Review of ‘Bellevue’ by C.S. Alleyne
Crystal Lake Publishing, pb, £9.54
Reviewed by Mikaela Silk
‘Bellevue’ features two storylines running side by side, exploring the stories that take place at Bellevue across two different time periods. The 19th century Bellevue takes the form of a corrupt mental asylum where Ellen has been incarcerated by her sister Mary’s manipulations. In the 21st century Claire is living in the newly renovated Bellevue apartments, but could they be haunted by the terrible things that happened there in the past?
At first this does seem to be the case, but the latter part of the book takes on a darker tone in which more sinister insinuations arise. This darker tone is achieved with effective pacing throughout the novel, which causes the tension and horror levels to gradually mount up until they reach a deafening crescendo, the height of which I found too gruesome for my preference.
The book contains a large variety of characters and I think every reader will end up having a different favourite. Mine was Ellen, whose vulnerable character was constantly contrasted against the more confident and brash character of Mary. I was also intrigued by the scholarly portrayal of Alex and the vaguely obsessive aspects of his character. However, I found the overall character cast of the 21st century storyline a bit stereotypically portrayed, such as the alcohol obsessed students, typically rowdy male friendship group, and the chubby best friend trope.

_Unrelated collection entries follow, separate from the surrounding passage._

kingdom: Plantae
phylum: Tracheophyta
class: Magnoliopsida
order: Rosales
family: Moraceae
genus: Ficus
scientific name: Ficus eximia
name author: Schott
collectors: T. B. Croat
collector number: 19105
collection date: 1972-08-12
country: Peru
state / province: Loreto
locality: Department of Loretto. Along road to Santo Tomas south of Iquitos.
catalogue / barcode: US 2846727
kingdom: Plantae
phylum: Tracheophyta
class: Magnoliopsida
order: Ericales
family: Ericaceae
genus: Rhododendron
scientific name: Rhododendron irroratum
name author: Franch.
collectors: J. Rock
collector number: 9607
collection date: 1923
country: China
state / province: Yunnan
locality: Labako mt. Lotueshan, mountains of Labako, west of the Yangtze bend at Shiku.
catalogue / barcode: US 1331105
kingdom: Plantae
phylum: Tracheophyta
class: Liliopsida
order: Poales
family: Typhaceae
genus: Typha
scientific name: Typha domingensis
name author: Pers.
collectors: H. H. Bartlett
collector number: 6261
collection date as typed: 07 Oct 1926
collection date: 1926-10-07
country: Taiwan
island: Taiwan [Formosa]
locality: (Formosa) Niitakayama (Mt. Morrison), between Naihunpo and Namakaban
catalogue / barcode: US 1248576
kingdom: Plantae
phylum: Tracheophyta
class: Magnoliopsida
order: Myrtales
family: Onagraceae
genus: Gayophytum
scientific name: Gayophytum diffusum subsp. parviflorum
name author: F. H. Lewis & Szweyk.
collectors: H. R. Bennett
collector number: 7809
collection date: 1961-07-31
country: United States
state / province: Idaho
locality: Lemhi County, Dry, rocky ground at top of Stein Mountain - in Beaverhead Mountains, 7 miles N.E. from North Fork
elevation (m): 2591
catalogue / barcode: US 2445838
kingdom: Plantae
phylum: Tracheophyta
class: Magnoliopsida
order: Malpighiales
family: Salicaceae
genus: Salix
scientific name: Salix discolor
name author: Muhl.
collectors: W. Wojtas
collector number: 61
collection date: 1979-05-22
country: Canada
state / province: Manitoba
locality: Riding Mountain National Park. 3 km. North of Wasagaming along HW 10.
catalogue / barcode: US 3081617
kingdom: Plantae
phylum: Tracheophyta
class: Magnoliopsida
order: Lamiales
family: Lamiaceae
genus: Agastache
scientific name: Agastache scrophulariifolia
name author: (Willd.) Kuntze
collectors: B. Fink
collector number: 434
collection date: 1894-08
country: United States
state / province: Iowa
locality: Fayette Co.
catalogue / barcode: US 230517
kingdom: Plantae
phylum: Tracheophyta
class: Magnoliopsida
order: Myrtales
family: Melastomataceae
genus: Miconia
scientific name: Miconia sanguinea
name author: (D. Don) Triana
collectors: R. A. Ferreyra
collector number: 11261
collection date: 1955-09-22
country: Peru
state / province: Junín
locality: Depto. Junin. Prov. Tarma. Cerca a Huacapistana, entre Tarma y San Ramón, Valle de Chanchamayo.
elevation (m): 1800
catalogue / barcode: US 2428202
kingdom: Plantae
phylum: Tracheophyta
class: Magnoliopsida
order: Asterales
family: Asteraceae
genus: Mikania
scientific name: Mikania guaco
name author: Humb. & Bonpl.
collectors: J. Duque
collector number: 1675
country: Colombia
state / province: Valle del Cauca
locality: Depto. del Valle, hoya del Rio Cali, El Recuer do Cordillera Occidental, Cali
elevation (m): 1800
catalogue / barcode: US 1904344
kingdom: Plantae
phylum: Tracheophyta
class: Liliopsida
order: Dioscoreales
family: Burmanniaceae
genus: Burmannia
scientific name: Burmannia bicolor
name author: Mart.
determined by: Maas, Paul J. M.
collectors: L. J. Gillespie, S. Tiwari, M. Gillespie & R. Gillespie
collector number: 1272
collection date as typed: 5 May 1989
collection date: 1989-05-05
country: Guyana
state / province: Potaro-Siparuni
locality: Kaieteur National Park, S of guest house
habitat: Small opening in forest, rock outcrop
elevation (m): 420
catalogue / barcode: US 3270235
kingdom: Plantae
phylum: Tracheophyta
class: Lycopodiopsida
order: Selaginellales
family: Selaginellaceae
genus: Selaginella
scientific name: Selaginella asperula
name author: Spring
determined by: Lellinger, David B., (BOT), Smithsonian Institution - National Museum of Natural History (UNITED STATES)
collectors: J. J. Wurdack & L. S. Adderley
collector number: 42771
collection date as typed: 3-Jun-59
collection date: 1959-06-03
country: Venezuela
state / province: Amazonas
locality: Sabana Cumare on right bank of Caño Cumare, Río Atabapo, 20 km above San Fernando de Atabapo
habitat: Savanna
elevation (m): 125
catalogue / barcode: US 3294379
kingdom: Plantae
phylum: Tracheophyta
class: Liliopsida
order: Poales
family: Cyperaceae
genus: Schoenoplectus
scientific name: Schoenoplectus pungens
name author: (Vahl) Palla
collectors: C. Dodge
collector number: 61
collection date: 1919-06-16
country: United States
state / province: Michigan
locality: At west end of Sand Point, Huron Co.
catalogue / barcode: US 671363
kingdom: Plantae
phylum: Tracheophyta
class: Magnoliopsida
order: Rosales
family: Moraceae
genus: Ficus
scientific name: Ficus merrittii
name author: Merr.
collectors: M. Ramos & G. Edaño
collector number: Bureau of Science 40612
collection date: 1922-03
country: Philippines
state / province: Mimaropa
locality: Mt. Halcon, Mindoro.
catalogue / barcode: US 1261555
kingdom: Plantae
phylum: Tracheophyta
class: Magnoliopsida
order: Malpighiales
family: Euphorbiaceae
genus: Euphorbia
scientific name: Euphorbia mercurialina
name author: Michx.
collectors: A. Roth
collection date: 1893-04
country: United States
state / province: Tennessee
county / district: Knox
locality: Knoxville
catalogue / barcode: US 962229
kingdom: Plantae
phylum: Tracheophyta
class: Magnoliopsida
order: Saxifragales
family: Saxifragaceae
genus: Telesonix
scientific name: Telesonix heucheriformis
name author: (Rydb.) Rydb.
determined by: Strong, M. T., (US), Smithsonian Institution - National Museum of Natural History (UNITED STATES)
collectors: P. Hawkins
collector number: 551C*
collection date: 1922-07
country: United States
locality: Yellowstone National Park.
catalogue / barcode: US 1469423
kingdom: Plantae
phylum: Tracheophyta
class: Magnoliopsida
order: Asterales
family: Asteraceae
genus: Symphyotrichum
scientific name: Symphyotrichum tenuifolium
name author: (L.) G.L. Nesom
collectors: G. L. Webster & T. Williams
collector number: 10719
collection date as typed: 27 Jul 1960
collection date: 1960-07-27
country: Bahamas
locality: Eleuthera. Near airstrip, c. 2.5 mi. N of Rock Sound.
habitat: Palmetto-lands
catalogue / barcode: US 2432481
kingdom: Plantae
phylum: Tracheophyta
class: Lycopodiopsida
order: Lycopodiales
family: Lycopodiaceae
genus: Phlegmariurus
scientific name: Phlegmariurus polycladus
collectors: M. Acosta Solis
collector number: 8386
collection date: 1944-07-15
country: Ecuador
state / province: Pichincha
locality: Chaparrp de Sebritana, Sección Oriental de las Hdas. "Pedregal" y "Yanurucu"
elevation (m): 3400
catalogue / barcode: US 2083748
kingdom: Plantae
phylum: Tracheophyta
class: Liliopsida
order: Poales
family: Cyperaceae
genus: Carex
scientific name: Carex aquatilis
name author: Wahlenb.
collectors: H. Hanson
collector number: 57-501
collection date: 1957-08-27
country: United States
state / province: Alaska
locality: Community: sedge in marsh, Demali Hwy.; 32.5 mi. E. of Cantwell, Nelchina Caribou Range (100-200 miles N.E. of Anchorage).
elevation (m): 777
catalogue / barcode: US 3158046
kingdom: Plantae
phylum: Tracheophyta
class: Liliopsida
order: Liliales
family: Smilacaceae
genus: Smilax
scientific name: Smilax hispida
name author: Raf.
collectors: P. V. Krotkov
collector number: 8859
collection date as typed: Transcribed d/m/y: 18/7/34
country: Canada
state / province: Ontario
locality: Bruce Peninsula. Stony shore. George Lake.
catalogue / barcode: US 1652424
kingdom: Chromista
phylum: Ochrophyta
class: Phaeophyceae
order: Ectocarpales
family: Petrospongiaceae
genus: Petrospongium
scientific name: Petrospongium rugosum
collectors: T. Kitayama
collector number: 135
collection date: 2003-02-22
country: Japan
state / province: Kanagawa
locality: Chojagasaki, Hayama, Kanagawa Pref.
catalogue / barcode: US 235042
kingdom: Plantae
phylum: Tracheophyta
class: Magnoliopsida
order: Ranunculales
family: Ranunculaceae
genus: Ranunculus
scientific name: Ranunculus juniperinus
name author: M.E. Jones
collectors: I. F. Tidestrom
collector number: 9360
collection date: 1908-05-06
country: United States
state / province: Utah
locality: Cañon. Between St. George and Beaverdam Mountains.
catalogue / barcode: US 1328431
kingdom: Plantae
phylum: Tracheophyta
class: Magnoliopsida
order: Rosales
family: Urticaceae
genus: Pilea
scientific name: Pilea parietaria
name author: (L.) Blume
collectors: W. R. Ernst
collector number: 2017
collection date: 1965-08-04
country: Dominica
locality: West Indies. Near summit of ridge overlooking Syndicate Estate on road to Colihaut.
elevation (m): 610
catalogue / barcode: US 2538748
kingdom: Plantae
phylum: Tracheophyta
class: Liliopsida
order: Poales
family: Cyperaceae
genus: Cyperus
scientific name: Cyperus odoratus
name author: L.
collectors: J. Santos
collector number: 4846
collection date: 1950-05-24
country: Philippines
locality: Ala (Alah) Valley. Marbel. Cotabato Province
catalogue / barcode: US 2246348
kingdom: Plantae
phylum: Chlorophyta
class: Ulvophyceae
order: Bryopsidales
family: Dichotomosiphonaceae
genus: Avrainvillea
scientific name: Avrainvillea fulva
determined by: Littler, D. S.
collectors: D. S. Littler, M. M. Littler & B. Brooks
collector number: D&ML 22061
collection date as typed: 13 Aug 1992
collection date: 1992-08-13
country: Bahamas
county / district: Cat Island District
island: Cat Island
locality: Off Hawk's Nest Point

The pseudo-historical content which gave background to Bellevue and to the Mephisto Club was the most interesting part of the novel for me. It added a darkly creative edge to the narrative, although it did unravel somewhat near the end when these older ideas were reinfused into the modern day storyline.
Overall, this book was not for me. But if you like hard horror and a growing mystery then it is definitely worth a read.